Enfant, Romain Gary reçu une sorte de requête : «Quand tu rencontreras de grands personnages, des hommes importants, promets-moi de leur dire : au n° 16 de la rue Grande-Pohulanka, à Wilno, habitait M. Piekielny ». Il respecta cette promesse faite à ce voisin (qui ressemblait à “une souris triste” et qui devina en lui un enfant au grand avenir) lorsqu’il devint résistant, diplomate et bien sûr écrivain. Et l’auteur de préciser dans La Promesse de l’aube : « Des estrades de l’ONU à l’Ambassade de Londres, du Palais Fédéral de Berne à l’Élysée, devant Charles de Gaulle et Vichinsky, devant les hauts dignitaires et les bâtisseurs pour mille ans, je n’ai jamais manqué de mentionner l’existence du petit homme ».
A côté de l’humour cher à l’auteur, cet homme mystérieux devint un personnage baroque, picaresque. Le personnage du Baron.
Pour sa part, dès qu’il se met à écrire et afin de ne pas cristalliser son écriture dans l’autofiction, Désérable croit inventer un personnage : « un Chilien d’une quarantaine d’années, mélancolique, d’origine germanique, qui descendrait de barons baltes et revendiquerait tout au long du livre ses origines prétendument nobiliaires ». De fait, ce baron existait déjà : c’était le personnage récurrent des romans de Gary. Mais avant de le soupçonner, il invente pour un autre récit avec un nouveau noble : le Baron de Saint-Pesant. Et c’est à ce moment là que le jeune auteur découvre le fameux Baron de Gary. Celui-là, et comme son auteur, prend différents pseudo dans des romans où il apparaît, le plus souvent sans raison directement logique et narrative (Le Grand Vestiaire, les Couleurs du jour, Les Racines du ciel, les Mangeurs d’étoiles, La Danse de Gengis Cohn, la Tête coupable et Europa).
C’est dans un bus qui venait de Vilnius (ville natale de Gary) que l’auteur a découvert Romain Gary et son « Baron » en lisant La Promesse de l’Aube. Désérable fut aussitôt hanté par la phrase citée en début d’article. Il partit à la découverte de cet être mystérieux, apparemment dépourvu de réalité, typiquement incongru, gêneur, plus ou moins et a priori fou. Les critiques de Gary ont cherché bien des généalogies à un tel personnage : le baron de Nuncingen de Balzac, celui de Münchhausen issu comme Gary des pays baltes, et comme lui encore, bonimenteur de génie, maître des mythomanies.
Mais pour Roman Gary ce personnage est un idéaliste d’un genre particulier : « un enfant de pute qui trouve que la terre n’est pas un endroit assez bien pour lui. » (Les mangeurs d’étoiles).

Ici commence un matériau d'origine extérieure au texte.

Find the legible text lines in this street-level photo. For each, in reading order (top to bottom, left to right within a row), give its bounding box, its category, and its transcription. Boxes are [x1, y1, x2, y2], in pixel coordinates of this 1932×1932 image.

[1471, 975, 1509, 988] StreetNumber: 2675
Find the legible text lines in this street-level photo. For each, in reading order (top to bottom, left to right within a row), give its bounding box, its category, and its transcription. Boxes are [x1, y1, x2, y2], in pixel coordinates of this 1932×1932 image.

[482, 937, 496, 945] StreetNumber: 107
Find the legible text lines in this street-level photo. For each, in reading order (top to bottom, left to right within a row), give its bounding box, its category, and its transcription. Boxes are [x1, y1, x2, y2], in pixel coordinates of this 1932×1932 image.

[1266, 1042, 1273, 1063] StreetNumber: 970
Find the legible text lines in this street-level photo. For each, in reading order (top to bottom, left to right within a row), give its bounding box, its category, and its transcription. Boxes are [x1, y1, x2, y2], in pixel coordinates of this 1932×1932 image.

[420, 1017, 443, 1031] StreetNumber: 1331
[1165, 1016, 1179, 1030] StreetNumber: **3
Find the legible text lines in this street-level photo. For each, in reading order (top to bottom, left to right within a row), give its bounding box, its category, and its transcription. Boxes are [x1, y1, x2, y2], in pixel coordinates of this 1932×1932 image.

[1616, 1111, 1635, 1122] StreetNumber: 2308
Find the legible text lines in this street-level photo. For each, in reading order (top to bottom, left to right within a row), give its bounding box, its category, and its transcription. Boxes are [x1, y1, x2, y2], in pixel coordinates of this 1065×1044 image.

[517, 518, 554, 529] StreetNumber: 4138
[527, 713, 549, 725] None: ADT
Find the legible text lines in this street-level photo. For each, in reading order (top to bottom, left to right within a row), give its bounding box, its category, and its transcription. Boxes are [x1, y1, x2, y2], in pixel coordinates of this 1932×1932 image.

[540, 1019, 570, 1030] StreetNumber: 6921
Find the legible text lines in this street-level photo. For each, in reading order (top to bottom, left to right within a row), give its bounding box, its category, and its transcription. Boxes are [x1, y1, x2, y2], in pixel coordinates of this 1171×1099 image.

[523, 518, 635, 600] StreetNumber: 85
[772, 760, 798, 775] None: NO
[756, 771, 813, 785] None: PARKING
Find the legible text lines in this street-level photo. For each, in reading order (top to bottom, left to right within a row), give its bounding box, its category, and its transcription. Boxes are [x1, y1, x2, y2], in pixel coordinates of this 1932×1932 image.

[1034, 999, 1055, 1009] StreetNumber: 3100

Désérable, jeté par hasard devant la maison d’un tel « héros », remonte donc l’histoire de celui qui fut en équilibre instable entre deux statuts : ordonnateur des hautes œuvres et parfait charlatanisme. Ce personnage le fascine comme il fascina Gary dont le souhait fut — et le jeune romancier l’a lu — : « quand je ne serai plus là, ou même avant, j’aimerais beaucoup que d’autres romanciers le reprennent et le continuent ». Désérable l’a réalisé superbement. En hommage autant à ce personnage qu’à Gary lui-même. Il est donc entré en baronnie. Pour sauver et venger M. Piekielny qui « a fini en savon pour satisfaire les besoins de propreté des nazis » comme l’écrivit Gary.
A l’auteur qui vécut plusieurs vies, son cadet en ajoute une. Manière de s’inventer en poursuivant les jeux de miroir de Gary/Ajar. Bref, il répond à ceux qui affirment que nous aurions besoin d’un cinquième Romain Gary aujourd’hui. A sa manière, ce superbe roman offre la nouvelle version de l’écrivain (et de son personnage).
jean-paul gavard-perret
François-Henri Désérable, Un certain M. Piekielny, Gallimard, collection Blanche, Paris, 2017, 272 p.